===== Dataset extract

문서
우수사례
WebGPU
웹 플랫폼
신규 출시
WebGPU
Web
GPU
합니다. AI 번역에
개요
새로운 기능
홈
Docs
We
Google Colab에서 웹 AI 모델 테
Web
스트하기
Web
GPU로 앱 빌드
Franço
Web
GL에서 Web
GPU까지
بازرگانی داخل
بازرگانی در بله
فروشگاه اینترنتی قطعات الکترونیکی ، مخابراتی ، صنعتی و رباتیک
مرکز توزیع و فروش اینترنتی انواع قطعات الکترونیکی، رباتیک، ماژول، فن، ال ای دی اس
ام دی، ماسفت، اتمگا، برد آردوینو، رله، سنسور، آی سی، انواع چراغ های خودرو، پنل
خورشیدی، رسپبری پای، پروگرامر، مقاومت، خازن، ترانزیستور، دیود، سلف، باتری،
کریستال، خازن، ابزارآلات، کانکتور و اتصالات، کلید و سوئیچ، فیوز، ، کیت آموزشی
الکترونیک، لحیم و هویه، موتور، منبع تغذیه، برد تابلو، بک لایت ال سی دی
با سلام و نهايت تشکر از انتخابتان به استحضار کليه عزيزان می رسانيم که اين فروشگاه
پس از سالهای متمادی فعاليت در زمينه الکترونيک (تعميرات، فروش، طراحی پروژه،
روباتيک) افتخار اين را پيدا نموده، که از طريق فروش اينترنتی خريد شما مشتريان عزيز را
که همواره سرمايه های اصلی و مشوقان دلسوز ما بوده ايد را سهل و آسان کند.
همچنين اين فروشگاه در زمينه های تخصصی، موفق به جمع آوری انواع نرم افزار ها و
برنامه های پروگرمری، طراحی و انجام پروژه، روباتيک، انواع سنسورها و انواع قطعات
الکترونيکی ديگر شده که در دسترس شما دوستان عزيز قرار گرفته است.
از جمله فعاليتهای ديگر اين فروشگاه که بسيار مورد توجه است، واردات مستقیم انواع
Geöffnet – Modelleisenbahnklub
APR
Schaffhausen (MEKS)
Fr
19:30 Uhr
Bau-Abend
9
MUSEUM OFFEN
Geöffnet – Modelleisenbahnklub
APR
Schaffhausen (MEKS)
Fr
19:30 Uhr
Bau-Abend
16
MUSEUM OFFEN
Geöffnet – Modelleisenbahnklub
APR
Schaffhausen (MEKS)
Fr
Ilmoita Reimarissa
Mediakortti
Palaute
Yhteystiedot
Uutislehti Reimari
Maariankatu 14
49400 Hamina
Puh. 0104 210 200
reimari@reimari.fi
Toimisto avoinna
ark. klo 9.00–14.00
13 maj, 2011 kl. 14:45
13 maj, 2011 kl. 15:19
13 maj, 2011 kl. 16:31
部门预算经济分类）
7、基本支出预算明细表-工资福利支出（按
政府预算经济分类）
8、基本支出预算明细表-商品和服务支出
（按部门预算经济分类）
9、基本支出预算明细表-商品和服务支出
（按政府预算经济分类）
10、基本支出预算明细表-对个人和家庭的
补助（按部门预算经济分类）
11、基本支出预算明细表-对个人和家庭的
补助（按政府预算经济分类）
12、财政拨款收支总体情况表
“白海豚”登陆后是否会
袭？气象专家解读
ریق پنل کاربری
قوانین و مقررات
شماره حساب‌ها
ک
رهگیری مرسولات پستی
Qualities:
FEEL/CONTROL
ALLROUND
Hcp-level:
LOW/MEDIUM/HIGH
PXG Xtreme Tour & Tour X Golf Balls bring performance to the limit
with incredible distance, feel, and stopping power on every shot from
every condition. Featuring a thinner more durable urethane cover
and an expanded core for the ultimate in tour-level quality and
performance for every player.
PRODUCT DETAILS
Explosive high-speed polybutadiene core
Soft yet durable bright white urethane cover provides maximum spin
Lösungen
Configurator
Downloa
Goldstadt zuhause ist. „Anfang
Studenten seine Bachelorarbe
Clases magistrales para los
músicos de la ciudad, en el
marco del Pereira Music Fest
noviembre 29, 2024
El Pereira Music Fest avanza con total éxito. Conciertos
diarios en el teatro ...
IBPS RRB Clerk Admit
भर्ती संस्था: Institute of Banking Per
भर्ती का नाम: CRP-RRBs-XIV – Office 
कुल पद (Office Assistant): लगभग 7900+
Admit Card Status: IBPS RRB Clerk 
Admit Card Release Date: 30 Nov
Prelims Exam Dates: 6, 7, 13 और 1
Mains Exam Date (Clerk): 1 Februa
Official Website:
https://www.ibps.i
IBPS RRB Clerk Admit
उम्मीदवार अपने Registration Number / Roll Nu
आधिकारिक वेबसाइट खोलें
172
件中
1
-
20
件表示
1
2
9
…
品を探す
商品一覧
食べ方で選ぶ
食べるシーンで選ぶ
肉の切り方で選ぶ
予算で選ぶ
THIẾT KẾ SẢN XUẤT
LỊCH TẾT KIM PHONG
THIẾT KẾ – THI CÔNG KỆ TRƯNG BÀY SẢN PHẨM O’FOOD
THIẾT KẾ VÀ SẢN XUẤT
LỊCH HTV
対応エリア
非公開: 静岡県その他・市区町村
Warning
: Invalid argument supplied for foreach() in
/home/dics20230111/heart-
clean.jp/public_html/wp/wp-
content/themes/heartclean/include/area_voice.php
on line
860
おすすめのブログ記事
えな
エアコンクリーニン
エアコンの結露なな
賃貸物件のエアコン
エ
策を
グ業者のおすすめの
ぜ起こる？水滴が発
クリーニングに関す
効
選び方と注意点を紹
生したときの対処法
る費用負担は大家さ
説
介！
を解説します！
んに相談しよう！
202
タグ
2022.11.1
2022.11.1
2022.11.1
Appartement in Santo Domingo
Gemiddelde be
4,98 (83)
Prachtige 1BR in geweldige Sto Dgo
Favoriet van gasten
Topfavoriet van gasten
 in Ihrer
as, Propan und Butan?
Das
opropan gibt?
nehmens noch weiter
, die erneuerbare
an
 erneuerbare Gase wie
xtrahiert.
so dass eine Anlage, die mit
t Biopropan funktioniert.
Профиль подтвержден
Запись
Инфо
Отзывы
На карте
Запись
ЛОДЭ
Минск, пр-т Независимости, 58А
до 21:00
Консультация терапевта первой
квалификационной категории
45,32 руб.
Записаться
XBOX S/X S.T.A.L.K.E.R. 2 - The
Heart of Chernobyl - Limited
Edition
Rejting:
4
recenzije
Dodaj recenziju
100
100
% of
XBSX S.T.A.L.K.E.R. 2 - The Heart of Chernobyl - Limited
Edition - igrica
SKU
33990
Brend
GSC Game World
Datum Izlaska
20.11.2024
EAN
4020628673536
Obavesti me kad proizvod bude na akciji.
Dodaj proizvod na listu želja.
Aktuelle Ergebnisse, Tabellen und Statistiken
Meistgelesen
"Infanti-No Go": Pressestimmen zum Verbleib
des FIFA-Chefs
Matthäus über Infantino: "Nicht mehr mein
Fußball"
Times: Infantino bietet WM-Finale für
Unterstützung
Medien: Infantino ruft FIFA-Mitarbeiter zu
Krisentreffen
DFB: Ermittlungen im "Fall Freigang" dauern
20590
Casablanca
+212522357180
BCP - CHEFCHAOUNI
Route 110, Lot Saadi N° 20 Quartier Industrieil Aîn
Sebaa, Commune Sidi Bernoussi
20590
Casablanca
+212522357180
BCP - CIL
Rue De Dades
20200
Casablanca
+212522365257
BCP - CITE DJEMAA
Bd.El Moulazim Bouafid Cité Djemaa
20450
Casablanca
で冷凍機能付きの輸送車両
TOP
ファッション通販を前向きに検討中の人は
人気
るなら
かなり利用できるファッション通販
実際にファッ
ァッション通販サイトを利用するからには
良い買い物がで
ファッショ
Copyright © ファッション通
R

==========

### Task requirements
Format every line of the records above as a JSON list of strings, one string per line, with blank lines left out.

### Final answer
[
  "문서",
  "우수사례",
  "WebGPU",
  "웹 플랫폼",
  "신규 출시",
  "WebGPU",
  "Web",
  "GPU",
  "합니다. AI 번역에",
  "개요",
  "새로운 기능",
  "홈",
  "Docs",
  "We",
  "Google Colab에서 웹 AI 모델 테",
  "Web",
  "스트하기",
  "Web",
  "GPU로 앱 빌드",
  "Franço",
  "Web",
  "GL에서 Web",
  "GPU까지",
  "بازرگانی داخل",
  "بازرگانی در بله",
  "فروشگاه اینترنتی قطعات الکترونیکی ، مخابراتی ، صنعتی و رباتیک",
  "مرکز توزیع و فروش اینترنتی انواع قطعات الکترونیکی، رباتیک، ماژول، فن، ال ای دی اس",
  "ام دی، ماسفت، اتمگا، برد آردوینو، رله، سنسور، آی سی، انواع چراغ های خودرو، پنل",
  "خورشیدی، رسپبری پای، پروگرامر، مقاومت، خازن، ترانزیستور، دیود، سلف، باتری،",
  "کریستال، خازن، ابزارآلات، کانکتور و اتصالات، کلید و سوئیچ، فیوز، ، کیت آموزشی",
  "الکترونیک، لحیم و هویه، موتور، منبع تغذیه، برد تابلو، بک لایت ال سی دی",
  "با سلام و نهايت تشکر از انتخابتان به استحضار کليه عزيزان می رسانيم که اين فروشگاه",
  "پس از سالهای متمادی فعاليت در زمينه الکترونيک (تعميرات، فروش، طراحی پروژه،",
  "روباتيک) افتخار اين را پيدا نموده، که از طريق فروش اينترنتی خريد شما مشتريان عزيز را",
  "که همواره سرمايه های اصلی و مشوقان دلسوز ما بوده ايد را سهل و آسان کند.",
  "همچنين اين فروشگاه در زمينه های تخصصی، موفق به جمع آوری انواع نرم افزار ها و",
  "برنامه های پروگرمری، طراحی و انجام پروژه، روباتيک، انواع سنسورها و انواع قطعات",
  "الکترونيکی ديگر شده که در دسترس شما دوستان عزيز قرار گرفته است.",
  "از جمله فعاليتهای ديگر اين فروشگاه که بسيار مورد توجه است، واردات مستقیم انواع",
  "Geöffnet – Modelleisenbahnklub",
  "APR",
  "Schaffhausen (MEKS)",
  "Fr",
  "19:30 Uhr",
  "Bau-Abend",
  "9",
  "MUSEUM OFFEN",
  "Geöffnet – Modelleisenbahnklub",
  "APR",
  "Schaffhausen (MEKS)",
  "Fr",
  "19:30 Uhr",
  "Bau-Abend",
  "16",
  "MUSEUM OFFEN",
  "Geöffnet – Modelleisenbahnklub",
  "APR",
  "Schaffhausen (MEKS)",
  "Fr",
  "Ilmoita Reimarissa",
  "Mediakortti",
  "Palaute",
  "Yhteystiedot",
  "Uutislehti Reimari",
  "Maariankatu 14",
  "49400 Hamina",
  "Puh. 0104 210 200",
  "reimari@reimari.fi",
  "Toimisto avoinna",
  "ark. klo 9.00–14.00",
  "13 maj, 2011 kl. 14:45",
  "13 maj, 2011 kl. 15:19",
  "13 maj, 2011 kl. 16:31",
  "部门预算经济分类）",
  "7、基本支出预算明细表-工资福利支出（按",
  "政府预算经济分类）",
  "8、基本支出预算明细表-商品和服务支出",
  "（按部门预算经济分类）",
  "9、基本支出预算明细表-商品和服务支出",
  "（按政府预算经济分类）",
  "10、基本支出预算明细表-对个人和家庭的",
  "补助（按部门预算经济分类）",
  "11、基本支出预算明细表-对个人和家庭的",
  "补助（按政府预算经济分类）",
  "12、财政拨款收支总体情况表",
  "“白海豚”登陆后是否会",
  "袭？气象专家解读",
  "ریق پنل کاربری",
  "قوانین و مقررات",
  "شماره حساب‌ها",
  "ک",
  "رهگیری مرسولات پستی",
  "Qualities:",
  "FEEL/CONTROL",
  "ALLROUND",
  "Hcp-level:",
  "LOW/MEDIUM/HIGH",
  "PXG Xtreme Tour & Tour X Golf Balls bring performance to the limit",
  "with incredible distance, feel, and stopping power on every shot from",
  "every condition. Featuring a thinner more durable urethane cover",
  "and an expanded core for the ultimate in tour-level quality and",
  "performance for every player.",
  "PRODUCT DETAILS",
  "Explosive high-speed polybutadiene core",
  "Soft yet durable bright white urethane cover provides maximum spin",
  "Lösungen",
  "Configurator",
  "Downloa",
  "Goldstadt zuhause ist. „Anfang",
  "Studenten seine Bachelorarbe",
  "Clases magistrales para los",
  "músicos de la ciudad, en el",
  "marco del Pereira Music Fest",
  "noviembre 29, 2024",
  "El Pereira Music Fest avanza con total éxito. Conciertos",
  "diarios en el teatro ...",
  "IBPS RRB Clerk Admit",
  "भर्ती संस्था: Institute of Banking Per",
  "भर्ती का नाम: CRP-RRBs-XIV – Office ",
  "कुल पद (Office Assistant): लगभग 7900+",
  "Admit Card Status: IBPS RRB Clerk ",
  "Admit Card Release Date: 30 Nov",
  "Prelims Exam Dates: 6, 7, 13 और 1",
  "Mains Exam Date (Clerk): 1 Februa",
  "Official Website:",
  "https://www.ibps.i",
  "IBPS RRB Clerk Admit",
  "उम्मीदवार अपने Registration Number / Roll Nu",
  "आधिकारिक वेबसाइट खोलें",
  "172",
  "件中",
  "1",
  "-",
  "20",
  "件表示",
  "1",
  "2",
  "9",
  "…",
  "品を探す",
  "商品一覧",
  "食べ方で選ぶ",
  "食べるシーンで選ぶ",
  "肉の切り方で選ぶ",
  "予算で選ぶ",
  "THIẾT KẾ SẢN XUẤT",
  "LỊCH TẾT KIM PHONG",
  "THIẾT KẾ – THI CÔNG KỆ TRƯNG BÀY SẢN PHẨM O’FOOD",
  "THIẾT KẾ VÀ SẢN XUẤT",
  "LỊCH HTV",
  "対応エリア",
  "非公開: 静岡県その他・市区町村",
  "Warning",
  ": Invalid argument supplied for foreach() in",
  "/home/dics20230111/heart-",
  "clean.jp/public_html/wp/wp-",
  "content/themes/heartclean/include/area_voice.php",
  "on line",
  "860",
  "おすすめのブログ記事",
  "えな",
  "エアコンクリーニン",
  "エアコンの結露なな",
  "賃貸物件のエアコン",
  "エ",
  "策を",
  "グ業者のおすすめの",
  "ぜ起こる？水滴が発",
  "クリーニングに関す",
  "効",
  "選び方と注意点を紹",
  "生したときの対処法",
  "る費用負担は大家さ",
  "説",
  "介！",
  "を解説します！",
  "んに相談しよう！",
  "202",
  "タグ",
  "2022.11.1",
  "2022.11.1",
  "2022.11.1",
  "Appartement in Santo Domingo",
  "Gemiddelde be",
  "4,98 (83)",
  "Prachtige 1BR in geweldige Sto Dgo",
  "Favoriet van gasten",
  "Topfavoriet van gasten",
  " in Ihrer",
  "as, Propan und Butan?",
  "Das",
  "opropan gibt?",
  "nehmens noch weiter",
  ", die erneuerbare",
  "an",
  " erneuerbare Gase wie",
  "xtrahiert.",
  "so dass eine Anlage, die mit",
  "t Biopropan funktioniert.",
  "Профиль подтвержден",
  "Запись",
  "Инфо",
  "Отзывы",
  "На карте",
  "Запись",
  "ЛОДЭ",
  "Минск, пр-т Независимости, 58А",
  "до 21:00",
  "Консультация терапевта первой",
  "квалификационной категории",
  "45,32 руб.",
  "Записаться",
  "XBOX S/X S.T.A.L.K.E.R. 2 - The",
  "Heart of Chernobyl - Limited",
  "Edition",
  "Rejting:",
  "4",
  "recenzije",
  "Dodaj recenziju",
  "100",
  "100",
  "% of",
  "XBSX S.T.A.L.K.E.R. 2 - The Heart of Chernobyl - Limited",
  "Edition - igrica",
  "SKU",
  "33990",
  "Brend",
  "GSC Game World",
  "Datum Izlaska",
  "20.11.2024",
  "EAN",
  "4020628673536",
  "Obavesti me kad proizvod bude na akciji.",
  "Dodaj proizvod na listu želja.",
  "Aktuelle Ergebnisse, Tabellen und Statistiken",
  "Meistgelesen",
  "\"Infanti-No Go\": Pressestimmen zum Verbleib",
  "des FIFA-Chefs",
  "Matthäus über Infantino: \"Nicht mehr mein",
  "Fußball\"",
  "Times: Infantino bietet WM-Finale für",
  "Unterstützung",
  "Medien: Infantino ruft FIFA-Mitarbeiter zu",
  "Krisentreffen",
  "DFB: Ermittlungen im \"Fall Freigang\" dauern",
  "20590",
  "Casablanca",
  "+212522357180",
  "BCP - CHEFCHAOUNI",
  "Route 110, Lot Saadi N° 20 Quartier Industrieil Aîn",
  "Sebaa, Commune Sidi Bernoussi",
  "20590",
  "Casablanca",
  "+212522357180",
  "BCP - CIL",
  "Rue De Dades",
  "20200",
  "Casablanca",
  "+212522365257",
  "BCP - CITE DJEMAA",
  "Bd.El Moulazim Bouafid Cité Djemaa",
  "20450",
  "Casablanca",
  "で冷凍機能付きの輸送車両",
  "TOP",
  "ファッション通販を前向きに検討中の人は",
  "人気",
  "るなら",
  "かなり利用できるファッション通販",
  "実際にファッ",
  "ァッション通販サイトを利用するからには",
  "良い買い物がで",
  "ファッショ",
  "Copyright © ファッション通",
  "R"
]